Psalm 138, 6 Feb 21

Though you are high, you care for the lowly.’ (6)

Verse 1 in this psalm of praise imagines God sitting supreme in the company of other gods and lesser heavenly beings. Literal or figurative, this sketch has the potential for a “head-of-a-pin” side track discussion about angels and gods. Not my thing.

So concentrate on the remaining message — which essentially is that we should adhere to (“bow towards the holy temple of”) love and faithfulness. God holds these above all things. (2)

In such a régime, the rulers of the world would listen to the divinely ordained ethical structure, the ‘word’ of Psalm 119. (4)

They would provide leadership to implement these principles. It’s not much use just praising them without action.

They would recognise and exemplify the concept that, though rulers are mighty, they have a responsibility to follow this astoundingly simple and sensible humanist rule and care for the lowly. (6)

Then, this gracious influence will preserve and enhance the potential in each and every one. (7) The psalmist concludes with a prayer that the divine Spirit would sustain this work of love in our lives and world. (8)


Delightful early music settings are to be found under various headings, corresponding to various verse selections of the psalm and the various languages of the composers. Some examples are In conspectu angelorum (Francisco Guerrero), Confitebor tibi Domine (Lassus, Mendelssohn, Willaert) and Il faut que tous mes esprits (Paschal de L’Estocart, Jan Sweelinck).

Confitebor tibi, Domine, in toto corde meo /  I will give thanks unto thee, O Lord, with my whole heart. A setting by Flanders composer Adrian Willaert, founder of the Venetian school; in three parts, published 1559.

Here is the lovely and quite short setting mentioned above, by Sweelinck:

At Woden Valley: Omicron has wound the clock back to the days when gathering together was discountenanced, days of online worship. These sessions at least maintained some personal connections despite the many drawbacks. So who knows whether a psalm might be sung or not? If a song is feasible, the setting by Isaac Everett, They shall sing of the ways of the Lord, might be well placed.

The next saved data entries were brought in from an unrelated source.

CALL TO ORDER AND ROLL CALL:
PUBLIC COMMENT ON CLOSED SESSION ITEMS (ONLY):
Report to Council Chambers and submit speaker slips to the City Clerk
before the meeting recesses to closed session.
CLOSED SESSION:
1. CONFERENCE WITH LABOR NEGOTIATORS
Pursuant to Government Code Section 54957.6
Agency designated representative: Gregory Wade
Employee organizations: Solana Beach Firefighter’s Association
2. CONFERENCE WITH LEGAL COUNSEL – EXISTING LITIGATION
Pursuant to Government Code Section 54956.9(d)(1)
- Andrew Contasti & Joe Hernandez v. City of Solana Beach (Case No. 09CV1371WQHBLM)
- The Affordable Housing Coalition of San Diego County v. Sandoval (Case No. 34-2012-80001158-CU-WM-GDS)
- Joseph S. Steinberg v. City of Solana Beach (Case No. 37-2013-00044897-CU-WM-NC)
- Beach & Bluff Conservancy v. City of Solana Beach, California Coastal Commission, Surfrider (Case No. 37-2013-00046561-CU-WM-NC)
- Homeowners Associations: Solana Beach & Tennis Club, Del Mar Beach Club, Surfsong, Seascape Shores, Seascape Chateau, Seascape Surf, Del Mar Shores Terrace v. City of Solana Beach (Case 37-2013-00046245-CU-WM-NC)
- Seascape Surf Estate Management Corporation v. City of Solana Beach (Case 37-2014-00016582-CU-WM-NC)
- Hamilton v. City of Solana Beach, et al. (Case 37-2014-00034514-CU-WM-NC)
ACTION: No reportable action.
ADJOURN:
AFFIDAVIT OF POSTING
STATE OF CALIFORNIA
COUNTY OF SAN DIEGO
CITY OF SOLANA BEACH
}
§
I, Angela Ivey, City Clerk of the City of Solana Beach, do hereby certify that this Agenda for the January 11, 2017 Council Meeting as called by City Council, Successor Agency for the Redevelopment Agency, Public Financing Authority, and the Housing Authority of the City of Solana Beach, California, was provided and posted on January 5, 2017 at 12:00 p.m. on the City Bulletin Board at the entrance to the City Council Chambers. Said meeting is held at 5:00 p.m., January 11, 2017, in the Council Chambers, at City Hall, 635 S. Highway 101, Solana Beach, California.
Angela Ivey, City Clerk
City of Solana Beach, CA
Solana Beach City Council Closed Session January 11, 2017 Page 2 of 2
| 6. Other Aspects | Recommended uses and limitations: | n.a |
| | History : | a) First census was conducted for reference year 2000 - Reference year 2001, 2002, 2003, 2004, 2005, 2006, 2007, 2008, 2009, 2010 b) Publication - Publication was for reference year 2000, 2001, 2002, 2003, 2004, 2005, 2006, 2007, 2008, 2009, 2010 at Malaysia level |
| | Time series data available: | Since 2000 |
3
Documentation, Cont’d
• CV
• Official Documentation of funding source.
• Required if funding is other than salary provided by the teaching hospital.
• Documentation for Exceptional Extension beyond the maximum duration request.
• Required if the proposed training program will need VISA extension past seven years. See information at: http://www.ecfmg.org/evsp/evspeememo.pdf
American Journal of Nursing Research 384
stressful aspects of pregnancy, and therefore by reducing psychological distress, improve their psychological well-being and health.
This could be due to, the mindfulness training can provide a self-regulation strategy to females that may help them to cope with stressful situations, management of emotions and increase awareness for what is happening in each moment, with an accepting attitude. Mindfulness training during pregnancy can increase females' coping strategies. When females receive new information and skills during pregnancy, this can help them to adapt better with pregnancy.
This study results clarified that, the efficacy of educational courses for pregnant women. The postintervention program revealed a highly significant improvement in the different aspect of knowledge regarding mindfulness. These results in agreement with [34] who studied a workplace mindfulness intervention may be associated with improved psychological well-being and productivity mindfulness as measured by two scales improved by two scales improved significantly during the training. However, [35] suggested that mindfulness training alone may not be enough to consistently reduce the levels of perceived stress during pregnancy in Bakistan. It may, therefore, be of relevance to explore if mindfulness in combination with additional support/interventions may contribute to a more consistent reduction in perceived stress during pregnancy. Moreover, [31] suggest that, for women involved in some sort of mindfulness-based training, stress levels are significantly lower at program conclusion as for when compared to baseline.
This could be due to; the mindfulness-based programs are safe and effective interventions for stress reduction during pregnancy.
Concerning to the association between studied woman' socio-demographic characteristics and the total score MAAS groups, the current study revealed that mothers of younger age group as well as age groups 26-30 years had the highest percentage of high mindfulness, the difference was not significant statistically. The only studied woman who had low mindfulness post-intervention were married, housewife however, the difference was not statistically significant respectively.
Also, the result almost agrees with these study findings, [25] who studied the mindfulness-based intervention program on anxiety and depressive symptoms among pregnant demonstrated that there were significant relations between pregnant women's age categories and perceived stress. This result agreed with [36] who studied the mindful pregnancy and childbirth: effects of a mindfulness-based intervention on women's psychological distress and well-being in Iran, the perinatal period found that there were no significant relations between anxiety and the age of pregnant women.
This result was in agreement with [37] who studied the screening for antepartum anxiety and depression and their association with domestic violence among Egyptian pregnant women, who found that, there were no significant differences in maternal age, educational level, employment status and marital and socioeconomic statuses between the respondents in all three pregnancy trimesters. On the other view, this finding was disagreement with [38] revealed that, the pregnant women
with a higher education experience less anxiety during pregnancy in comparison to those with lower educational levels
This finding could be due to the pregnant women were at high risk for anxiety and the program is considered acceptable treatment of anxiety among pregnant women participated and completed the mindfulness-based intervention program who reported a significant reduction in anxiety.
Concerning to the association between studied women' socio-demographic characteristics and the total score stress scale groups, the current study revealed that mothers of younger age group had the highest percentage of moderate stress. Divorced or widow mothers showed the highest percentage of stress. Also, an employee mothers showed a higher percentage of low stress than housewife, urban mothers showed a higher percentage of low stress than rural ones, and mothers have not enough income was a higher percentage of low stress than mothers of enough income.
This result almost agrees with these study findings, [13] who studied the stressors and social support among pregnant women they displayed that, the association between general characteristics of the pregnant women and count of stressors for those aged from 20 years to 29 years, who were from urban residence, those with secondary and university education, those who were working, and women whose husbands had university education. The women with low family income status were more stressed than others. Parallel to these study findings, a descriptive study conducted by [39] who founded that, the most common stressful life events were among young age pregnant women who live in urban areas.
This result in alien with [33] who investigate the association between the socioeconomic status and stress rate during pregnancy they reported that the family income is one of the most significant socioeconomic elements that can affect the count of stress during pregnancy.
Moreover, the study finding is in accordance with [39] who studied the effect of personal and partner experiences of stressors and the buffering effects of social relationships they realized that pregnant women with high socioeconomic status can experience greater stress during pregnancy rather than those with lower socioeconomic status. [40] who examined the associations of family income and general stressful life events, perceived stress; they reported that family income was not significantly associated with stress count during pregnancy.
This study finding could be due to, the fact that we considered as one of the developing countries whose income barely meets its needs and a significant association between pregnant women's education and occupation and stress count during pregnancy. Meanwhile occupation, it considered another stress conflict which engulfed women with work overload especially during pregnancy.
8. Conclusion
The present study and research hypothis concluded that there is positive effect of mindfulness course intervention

Some years ago I arranged this refrain for four voices, then paraphrased the verses to fit the same tune with an additional contrasting B section in an AABA. The four part harmony is definitely not happening, but for interest, here’s the refrain:

Harmonised version of Isaac Everett’s refrain to Psalm 138. The Emergent Psalter, arr. Webmaster. The B section tune continues with the final G of the A section over an Ab chord, creating a nice entry contrast on a major seventh.